PESARO - «Più controlli e sicurezza nel parco 25 Aprile, siringhe a terra e zona di spaccio». La segnalazione arriva da alcune persone che lavorano e frequentano la zona in fondo a via dell’Acquedotto che da tempo è al centro di un intervento di valorizzazione proprio per allontanarne la nomea di zona degradata. «Sono informazioni che abbiamo inviato anche in Comune - spiegano gli autori delle segnalazioni - ci è stato risposto che l’area verrà bonificata quando ci sarà il cantiere per il ponte sul Foglia, ma il problema è adesso».

 

Le verifiche

Dopo le ultime segnalazioni sullo spaccio di droga al Miralfiore, ne arrivano altre in questo caso dal parco 25 Aprile, in fondo a via dell’Acquedotto, una zona finita spesso sotto i riflettori per la presenza di tende, capanni e baracche abusive, rimosse in più operazioni di sgombero dai vigili urbani. Quello spazio cittadino sta però cambiando, con gli ultimi interventi legati alla pista da pump track e skate, al bocciodromo con bar e alla sede teatrale. «Tutte attività che vanno sicuramente bene per migliorare quella zona, ma non bisogna abbassare la guardia». Il dito è puntato in particolar modo sul parco 25 Aprile. Dopo le segnalazioni ricevute, è scattato il sopralluogo in loco. Abbiamo trovato alcune siringhe nel versante del parco in direzione stazione, così come sporcizia, soprattutto nelle aree più nascoste, tra vestiti, lattine di birra e altri oggetti abbandonati. Proprio in quel quadrante del Parco, si trova una parte di recinzione divelta in un punto che porta, con una breve salita, ai binari nord della stazione del treno. Da lì si può facilmente raggiungere le strutture collegate alla stazione. In quella zona, tra via dell’Acquedotto e la stazione, di recente gli agenti della squadra mobile della Questura di Pesaro, nell’arco di una serie di controlli, sono arrivati, con l’ausilio dei cani antidroga dell’unità cinofila della Questura, ad individuare un casolare all’interno del quale avevano trovato diversi stranieri, portati in Questura.

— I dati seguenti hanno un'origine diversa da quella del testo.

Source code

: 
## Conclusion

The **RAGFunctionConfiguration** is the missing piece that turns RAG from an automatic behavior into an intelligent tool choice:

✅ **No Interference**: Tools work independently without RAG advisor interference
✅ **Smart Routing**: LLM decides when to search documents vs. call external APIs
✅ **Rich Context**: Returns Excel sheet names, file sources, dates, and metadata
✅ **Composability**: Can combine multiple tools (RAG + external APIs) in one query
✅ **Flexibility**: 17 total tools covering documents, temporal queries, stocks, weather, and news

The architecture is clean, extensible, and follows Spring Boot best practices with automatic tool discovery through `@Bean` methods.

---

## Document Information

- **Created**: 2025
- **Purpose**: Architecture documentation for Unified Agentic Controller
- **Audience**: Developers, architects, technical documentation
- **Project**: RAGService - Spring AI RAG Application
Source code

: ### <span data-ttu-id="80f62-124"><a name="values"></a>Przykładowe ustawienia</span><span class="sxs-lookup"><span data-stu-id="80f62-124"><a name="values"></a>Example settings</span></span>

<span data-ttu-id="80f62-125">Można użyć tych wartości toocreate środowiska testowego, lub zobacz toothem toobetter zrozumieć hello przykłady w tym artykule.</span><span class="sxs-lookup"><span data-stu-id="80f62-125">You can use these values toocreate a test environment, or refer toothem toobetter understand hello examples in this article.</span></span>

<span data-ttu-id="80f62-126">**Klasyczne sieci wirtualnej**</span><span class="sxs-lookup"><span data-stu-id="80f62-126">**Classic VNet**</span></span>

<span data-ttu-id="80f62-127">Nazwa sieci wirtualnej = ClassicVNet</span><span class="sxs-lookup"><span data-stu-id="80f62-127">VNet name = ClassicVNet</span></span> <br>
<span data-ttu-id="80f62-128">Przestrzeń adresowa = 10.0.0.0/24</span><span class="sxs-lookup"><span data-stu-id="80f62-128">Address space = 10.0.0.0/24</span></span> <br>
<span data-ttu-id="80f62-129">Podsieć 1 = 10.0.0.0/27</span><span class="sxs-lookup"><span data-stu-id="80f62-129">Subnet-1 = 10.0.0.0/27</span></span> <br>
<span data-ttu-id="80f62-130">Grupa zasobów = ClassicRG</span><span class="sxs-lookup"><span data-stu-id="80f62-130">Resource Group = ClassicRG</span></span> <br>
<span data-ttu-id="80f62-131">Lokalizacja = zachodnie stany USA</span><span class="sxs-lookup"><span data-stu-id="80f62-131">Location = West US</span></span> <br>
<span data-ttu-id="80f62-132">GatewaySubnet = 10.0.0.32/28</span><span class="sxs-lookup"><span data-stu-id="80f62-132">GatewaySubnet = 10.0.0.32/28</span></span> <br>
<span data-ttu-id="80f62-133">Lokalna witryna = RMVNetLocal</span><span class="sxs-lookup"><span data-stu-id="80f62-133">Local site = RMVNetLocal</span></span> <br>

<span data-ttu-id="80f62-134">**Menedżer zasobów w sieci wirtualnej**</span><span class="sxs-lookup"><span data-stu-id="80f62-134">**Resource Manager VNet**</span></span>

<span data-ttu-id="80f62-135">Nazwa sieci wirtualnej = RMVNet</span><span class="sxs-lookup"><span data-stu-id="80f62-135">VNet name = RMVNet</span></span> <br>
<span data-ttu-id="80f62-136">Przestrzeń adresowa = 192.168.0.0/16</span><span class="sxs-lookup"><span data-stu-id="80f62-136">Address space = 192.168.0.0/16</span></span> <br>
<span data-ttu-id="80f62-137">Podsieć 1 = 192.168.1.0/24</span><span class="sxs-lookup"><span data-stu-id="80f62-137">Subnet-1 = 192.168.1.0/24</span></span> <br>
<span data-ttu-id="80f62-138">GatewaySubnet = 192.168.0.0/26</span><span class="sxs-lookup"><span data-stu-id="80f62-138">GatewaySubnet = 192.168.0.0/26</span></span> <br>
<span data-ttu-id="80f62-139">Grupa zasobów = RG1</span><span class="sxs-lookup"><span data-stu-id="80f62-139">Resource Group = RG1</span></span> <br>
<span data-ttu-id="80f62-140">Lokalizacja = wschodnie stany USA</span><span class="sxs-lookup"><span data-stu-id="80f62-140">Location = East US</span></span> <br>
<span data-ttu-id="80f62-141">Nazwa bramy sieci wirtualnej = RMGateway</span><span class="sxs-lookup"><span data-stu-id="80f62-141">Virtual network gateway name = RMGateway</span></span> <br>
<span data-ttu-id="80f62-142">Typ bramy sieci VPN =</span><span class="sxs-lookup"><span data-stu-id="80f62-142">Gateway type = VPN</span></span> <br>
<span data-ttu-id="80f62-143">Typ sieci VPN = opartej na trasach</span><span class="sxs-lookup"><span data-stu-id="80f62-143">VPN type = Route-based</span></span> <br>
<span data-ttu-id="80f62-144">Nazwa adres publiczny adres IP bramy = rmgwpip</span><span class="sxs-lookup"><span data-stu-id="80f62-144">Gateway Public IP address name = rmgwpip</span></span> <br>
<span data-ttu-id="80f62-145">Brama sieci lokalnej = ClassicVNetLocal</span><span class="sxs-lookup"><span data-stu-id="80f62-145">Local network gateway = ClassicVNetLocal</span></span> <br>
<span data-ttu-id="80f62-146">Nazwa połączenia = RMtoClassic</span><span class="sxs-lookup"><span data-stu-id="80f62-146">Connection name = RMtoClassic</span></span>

Nello stesso contesto erano state effettuate perquisizioni, con il sequestro di alcune dosi di eroina. C’era anche del materiale da taglio e alcuni sacchetti di cellophane per il confezionamento. «Prima nel Parco c’erano i rom con le loro baracche abusive - riferiscono operatori dell’area - ora è diventato una zona di spaccio e il via vai inizia dal pomeriggio. Sollecitiamo Comune, attraverso la polizia municipale, e le forze dell’ordine ad effettuare controlli nel parco».